» Text excerpt:

⁂

A modern shrine is now in the Church of England parish church of St Mary at the Elms, a short distance away from the medieval location.

In 1987, the Guild of Our Lady of Ipswich was founded by people from the Catholic church of St Pancras and the Anglican church of St Mary at the Elms. Their aims have been: to pray for Christian unity and to plan and achieve the re-establishment of the shrine of Our Lady of Grace at Ipswich.

On 10 September 2002 a wooden replica of the Italian statue, carved by sculptor Robert Mellamphy, was blessed and installed by the Anglican Bishop of Richborough in the church of St Mary at the Elms. The ceremony was attended by the Anglican Bishop of St Edmundsbury and Ipswich, the Roman Catholic Dean of Ipswich and representatives of the Eastern Orthodox and Methodist churches.

⁂

» Recorded data:
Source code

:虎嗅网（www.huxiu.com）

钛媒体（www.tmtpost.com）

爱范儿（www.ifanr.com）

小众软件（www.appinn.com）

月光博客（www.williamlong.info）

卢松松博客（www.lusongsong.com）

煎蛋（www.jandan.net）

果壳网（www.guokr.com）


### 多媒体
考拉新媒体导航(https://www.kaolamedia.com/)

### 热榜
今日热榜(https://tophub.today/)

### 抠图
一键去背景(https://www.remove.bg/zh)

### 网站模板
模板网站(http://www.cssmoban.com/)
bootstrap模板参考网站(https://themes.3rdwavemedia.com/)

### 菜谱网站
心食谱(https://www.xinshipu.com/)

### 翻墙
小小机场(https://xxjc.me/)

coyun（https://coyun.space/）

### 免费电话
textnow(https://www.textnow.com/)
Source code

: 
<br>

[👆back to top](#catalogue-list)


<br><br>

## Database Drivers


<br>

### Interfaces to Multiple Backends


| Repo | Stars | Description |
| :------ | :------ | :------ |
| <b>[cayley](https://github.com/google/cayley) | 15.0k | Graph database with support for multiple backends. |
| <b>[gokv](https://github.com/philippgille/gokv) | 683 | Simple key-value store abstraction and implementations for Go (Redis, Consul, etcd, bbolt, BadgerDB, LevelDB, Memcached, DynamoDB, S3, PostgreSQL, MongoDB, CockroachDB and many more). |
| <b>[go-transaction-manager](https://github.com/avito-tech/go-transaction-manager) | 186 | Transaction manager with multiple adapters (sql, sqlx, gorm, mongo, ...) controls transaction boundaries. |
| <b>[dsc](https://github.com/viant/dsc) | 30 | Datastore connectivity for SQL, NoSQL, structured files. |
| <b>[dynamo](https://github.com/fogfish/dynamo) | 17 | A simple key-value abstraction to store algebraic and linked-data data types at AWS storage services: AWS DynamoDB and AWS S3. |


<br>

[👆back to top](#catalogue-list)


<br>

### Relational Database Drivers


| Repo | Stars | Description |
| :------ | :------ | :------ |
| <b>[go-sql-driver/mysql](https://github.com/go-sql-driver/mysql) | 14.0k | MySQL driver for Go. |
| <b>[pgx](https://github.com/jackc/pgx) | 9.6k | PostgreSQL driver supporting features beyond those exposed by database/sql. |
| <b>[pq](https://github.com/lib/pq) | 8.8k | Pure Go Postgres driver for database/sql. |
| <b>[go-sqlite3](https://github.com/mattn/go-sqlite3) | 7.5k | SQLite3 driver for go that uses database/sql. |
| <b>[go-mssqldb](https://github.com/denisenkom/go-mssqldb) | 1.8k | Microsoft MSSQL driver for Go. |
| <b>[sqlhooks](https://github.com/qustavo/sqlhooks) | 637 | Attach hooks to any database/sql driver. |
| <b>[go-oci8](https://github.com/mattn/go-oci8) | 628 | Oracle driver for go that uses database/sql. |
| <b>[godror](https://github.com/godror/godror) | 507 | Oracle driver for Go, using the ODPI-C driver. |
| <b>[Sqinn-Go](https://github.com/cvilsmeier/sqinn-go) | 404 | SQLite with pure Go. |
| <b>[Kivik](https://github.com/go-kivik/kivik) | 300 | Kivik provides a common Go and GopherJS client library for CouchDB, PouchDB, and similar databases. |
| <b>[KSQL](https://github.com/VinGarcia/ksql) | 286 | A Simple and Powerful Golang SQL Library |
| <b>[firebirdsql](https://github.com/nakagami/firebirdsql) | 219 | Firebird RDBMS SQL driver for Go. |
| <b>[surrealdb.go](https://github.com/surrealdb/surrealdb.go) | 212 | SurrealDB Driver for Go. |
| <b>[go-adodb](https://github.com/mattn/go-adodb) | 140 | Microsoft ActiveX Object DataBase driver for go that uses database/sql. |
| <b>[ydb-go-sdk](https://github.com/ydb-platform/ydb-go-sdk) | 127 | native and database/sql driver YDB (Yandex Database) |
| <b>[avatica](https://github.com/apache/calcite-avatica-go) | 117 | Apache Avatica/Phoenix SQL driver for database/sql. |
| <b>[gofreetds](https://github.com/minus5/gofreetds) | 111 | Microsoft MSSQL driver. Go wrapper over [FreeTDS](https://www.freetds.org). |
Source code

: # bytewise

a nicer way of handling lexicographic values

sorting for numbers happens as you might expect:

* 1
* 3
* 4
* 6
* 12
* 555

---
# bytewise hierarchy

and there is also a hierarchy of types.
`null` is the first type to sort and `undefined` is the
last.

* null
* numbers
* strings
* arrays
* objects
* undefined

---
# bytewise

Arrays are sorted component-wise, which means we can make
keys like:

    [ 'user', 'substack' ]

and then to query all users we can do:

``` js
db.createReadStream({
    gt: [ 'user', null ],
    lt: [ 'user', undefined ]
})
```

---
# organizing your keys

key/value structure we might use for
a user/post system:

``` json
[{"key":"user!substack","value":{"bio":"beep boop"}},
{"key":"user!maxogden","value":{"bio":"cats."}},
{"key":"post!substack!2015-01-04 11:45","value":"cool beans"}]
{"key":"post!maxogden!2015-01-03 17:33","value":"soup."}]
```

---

⁂

» Task prompt:
Answer these questions from the text on the Ipswich shrine.
(a) In what year was the Guild of Our Lady of Ipswich founded?
(b) Which sculptor carved the wooden replica of the Italian statue?
(c) Who blessed and installed that replica on 10 September 2002?

» Reply:
(a) 1987
(b) Robert Mellamphy
(c) The Anglican Bishop of Richborough